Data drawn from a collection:
•••••

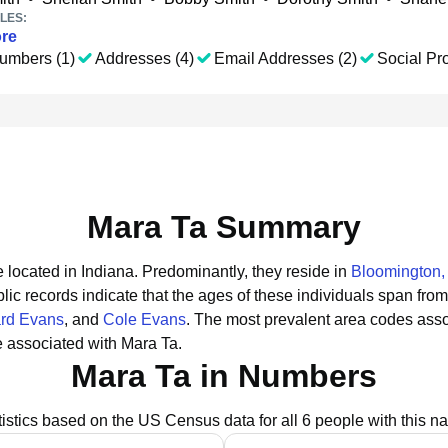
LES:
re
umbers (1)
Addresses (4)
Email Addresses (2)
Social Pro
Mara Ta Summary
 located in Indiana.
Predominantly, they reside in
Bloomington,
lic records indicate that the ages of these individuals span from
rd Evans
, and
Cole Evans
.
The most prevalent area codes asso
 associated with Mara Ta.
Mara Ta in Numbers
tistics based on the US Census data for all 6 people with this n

•••••

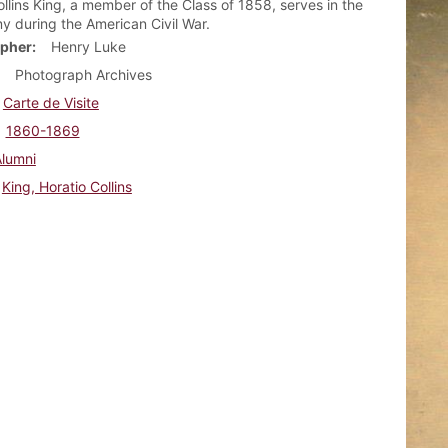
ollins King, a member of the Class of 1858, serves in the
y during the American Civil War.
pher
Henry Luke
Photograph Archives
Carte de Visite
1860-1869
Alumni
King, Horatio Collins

•••••

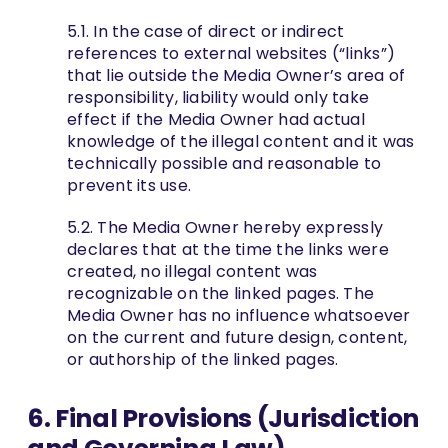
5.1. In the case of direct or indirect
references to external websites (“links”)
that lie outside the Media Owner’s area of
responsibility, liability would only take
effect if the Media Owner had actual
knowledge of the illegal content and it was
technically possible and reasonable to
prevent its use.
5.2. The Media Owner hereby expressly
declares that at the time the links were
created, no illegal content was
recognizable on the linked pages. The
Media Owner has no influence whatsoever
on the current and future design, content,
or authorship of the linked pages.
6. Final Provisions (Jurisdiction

•••••

Reproduce word for word the stretch of lines from the one containing "5.1. In the case of direct or indirect" through the one containing "6. Final Provisions (Jurisdiction", including both of those lines.

5.1. In the case of direct or indirect
references to external websites (“links”)
that lie outside the Media Owner’s area of
responsibility, liability would only take
effect if the Media Owner had actual
knowledge of the illegal content and it was
technically possible and reasonable to
prevent its use.
5.2. The Media Owner hereby expressly
declares that at the time the links were
created, no illegal content was
recognizable on the linked pages. The
Media Owner has no influence whatsoever
on the current and future design, content,
or authorship of the linked pages.
6. Final Provisions (Jurisdiction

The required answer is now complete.